Skip to content

Cookbook — recipes by research question

Find the method by the question you are actually asking, not by its textbook name. Each recipe is a minimal, runnable starting point; follow the linked guide or API reference for the full options.

Let StatsPAI choose

If you are unsure, sp.recommend(df, y=..., treat=...) and sp.detect_design(df) will suggest an estimator from the data shape.


"A policy turned on for different units at different times"

Staggered-adoption difference-in-differences. Two-way fixed effects is biased here; use a heterogeneity-robust estimator.

import statspai as sp
df = sp.datasets.mpdta()
r = sp.callaway_santanna(df, y="lemp", g="first_treat", t="year", i="countyreal")
r.summary()

Choosing a DID estimator · Callaway–Sant'Anna guide

"One unit got treated and I have many untreated comparison units"

Synthetic control — build a weighted combination of donors that tracks the treated unit before treatment.

r = sp.synth(df, y="outcome", unit="state", time="year",
             treated="California", treat_period=1989)
r.plot()

Synthetic control guide · sp.synth family

"Treatment is endogenous but I have an instrument"

Instrumental variables.
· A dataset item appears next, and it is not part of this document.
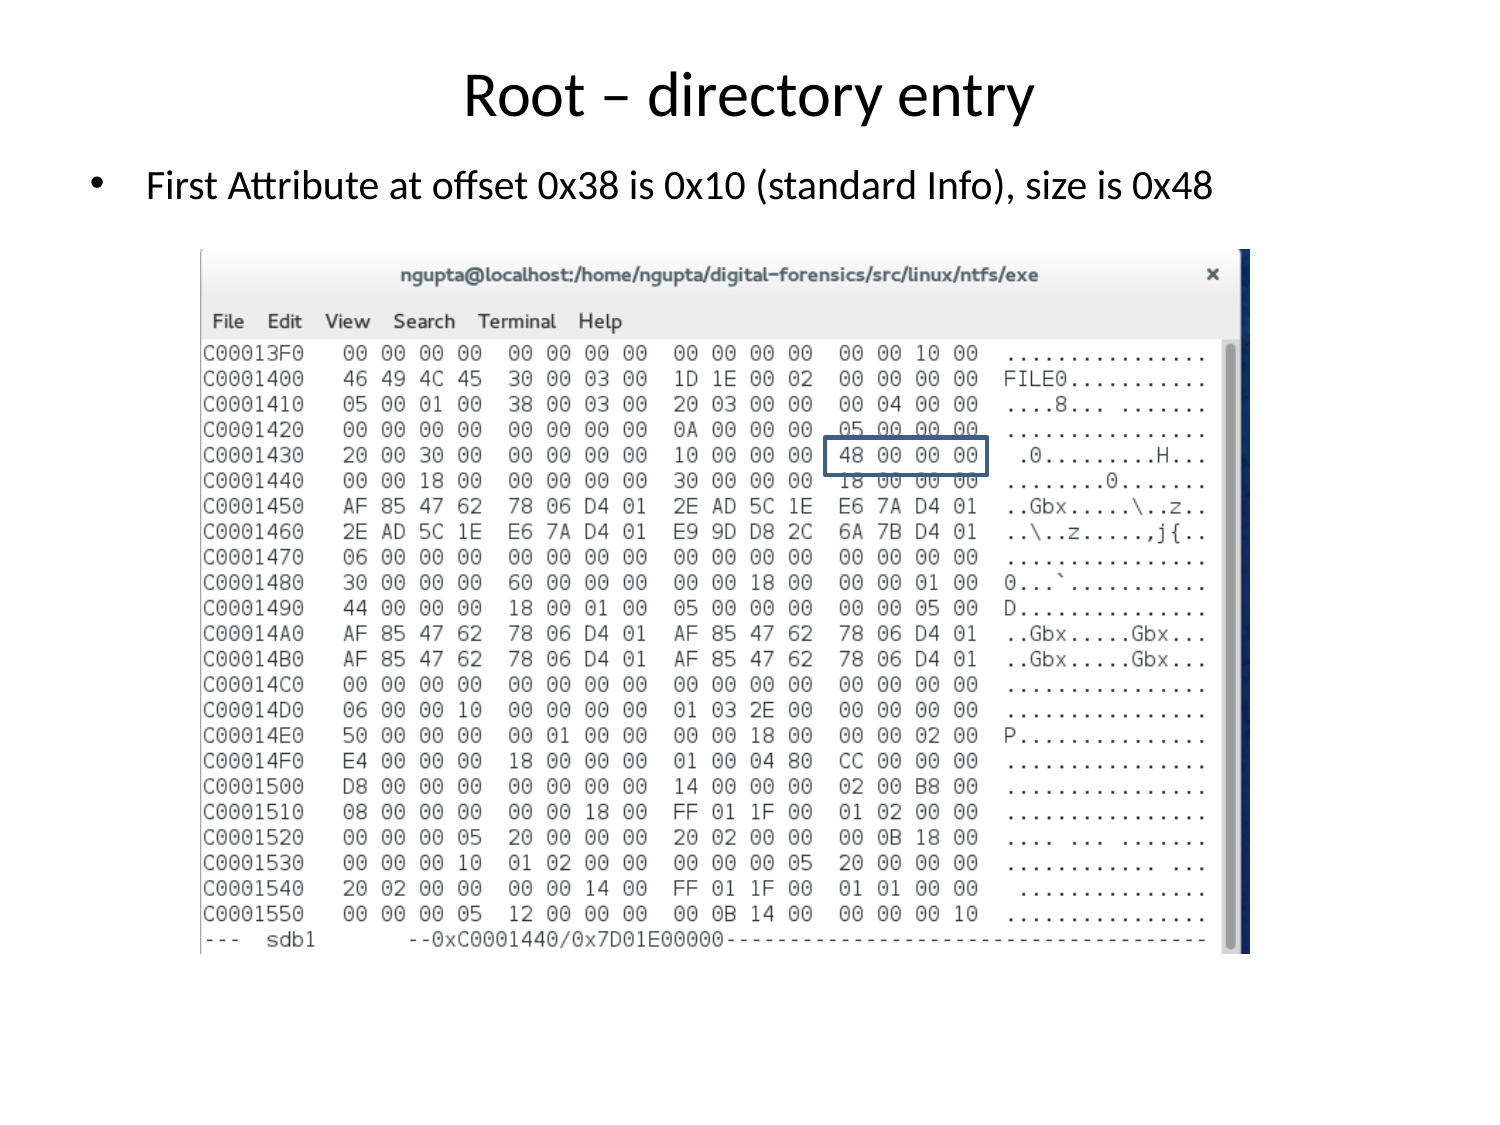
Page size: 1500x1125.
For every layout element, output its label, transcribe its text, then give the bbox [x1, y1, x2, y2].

Check the first stage before trusting the estimate.

data = sp.datasets.card_1995()
r = sp.ivreg("lwage ~ (educ ~ nearc4) + exper + black + south", data=data)
r.summary()
# weak-instrument-robust reporting bundle:
sp.iv_diag(data, y="lwage", endog="educ", instruments="nearc4")
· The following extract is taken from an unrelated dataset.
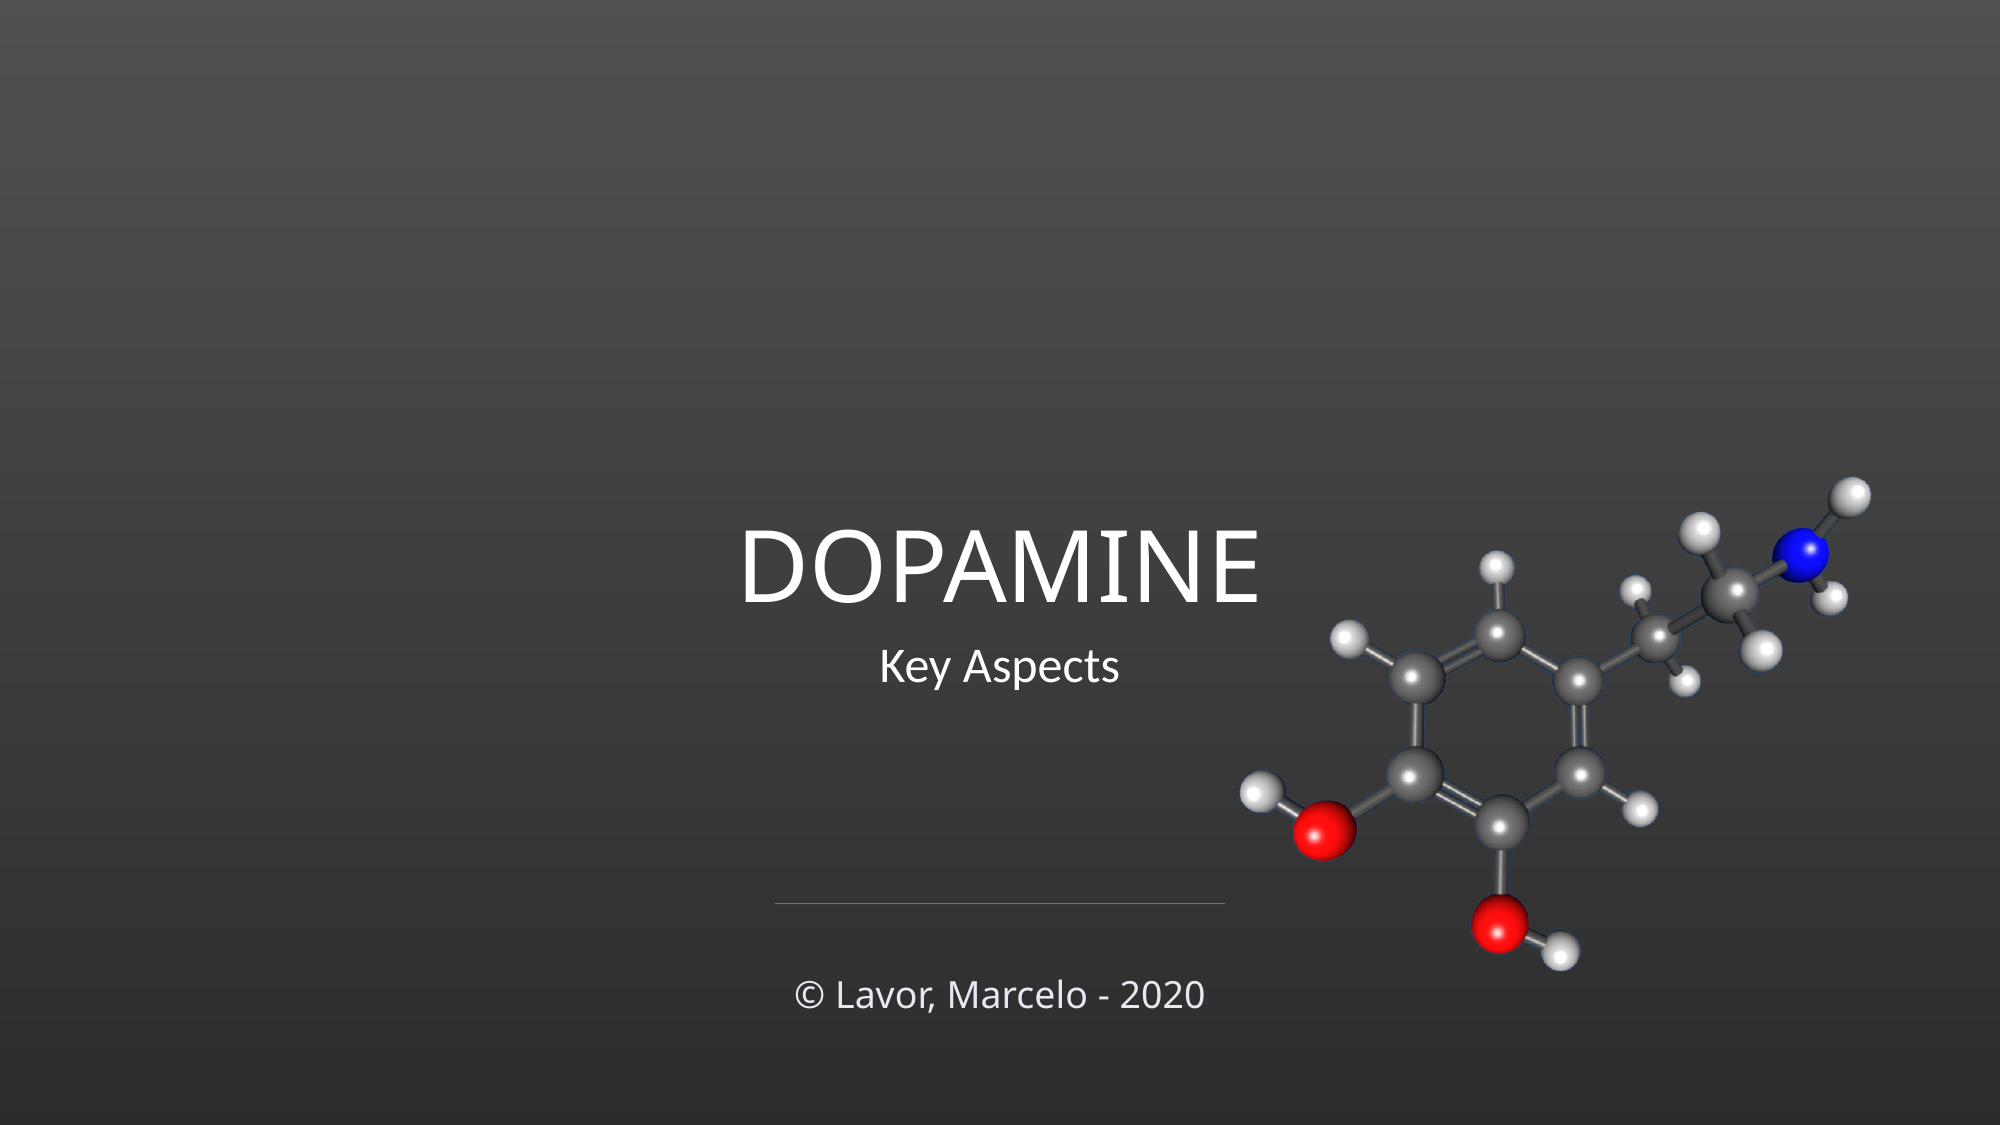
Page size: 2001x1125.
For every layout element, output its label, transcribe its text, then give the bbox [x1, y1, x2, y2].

subtitle Key Aspects [249, 631, 1236, 796]
title Dopamine [249, 467, 1529, 631]
picture [1177, 313, 1999, 1075]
Choosing an IV estimator · IV reference

"Treatment is assigned by a cutoff on a running variable"

Regression discontinuity.

data = sp.datasets.lee_2008_senate()
r = sp.rdrobust(data["vote_t1"], data["margin"], c=0.0)
r.summary()

Choosing an RD estimator · RD reference

"I want the effect for everyone, not just the average (heterogeneity)"

Conditional average treatment effects (CATE) via meta-learners, causal forest, or double ML.

r = sp.dml(df, y="y", treat="d", covariates=["x1", "x2", "x3"], model="irm")
cate = sp.auto_cate(df, y="y", treat="d", covariates=["x1", "x2", "x3"])

Choosing an ML causal estimator

"I have rich confounders and want a robust observational estimate"

Double/debiased ML or TMLE — both doubly robust, both need overlap.

r = sp.dml(df, y="y", treat="d", covariates=[...], model="irm", ml_g="rf", ml_m="rf")
r = sp.tmle(df, y="y", treat="d", covariates=[...])

sp.dml vs DoubleML

"Why is the gap between two groups what it is?" (decomposition)

Oaxaca–Blinder and RIF/recentered-influence-function decompositions.

r = sp.decompose(df, y="wage", group="female", covariates=["edu", "exp"],
                 method="oaxaca")

Decomposition family · Decomposition reference

"Match treated and control units on covariates"

Propensity-score / entropy-balancing / optimal matching.

ps = sp.propensity_score(df, treat="d", covariates=["x1", "x2"])
w  = sp.ebalance(df, treat="d", covariates=["x1", "x2"])   # entropy balancing
sp.love_plot(sp.balance_diagnostics(df, treat="d", covariates=["x1", "x2"]))

Choosing a matching estimator

"Panel regression with many fixed effects"

reghdfe-style high-dimensional fixed effects.

r = sp.hdfe_ols("y ~ x1 + x2 | firm + year", data=df, cluster="firm")

Panel reference


After any estimate: the agent-native follow-ups

r.summary()        # human-readable
r.to_dict()        # structured payload for agents
sp.audit(r)        # what robustness checks are missing?
r.cite()           # verified BibTeX
r.to_latex(...)    # publication export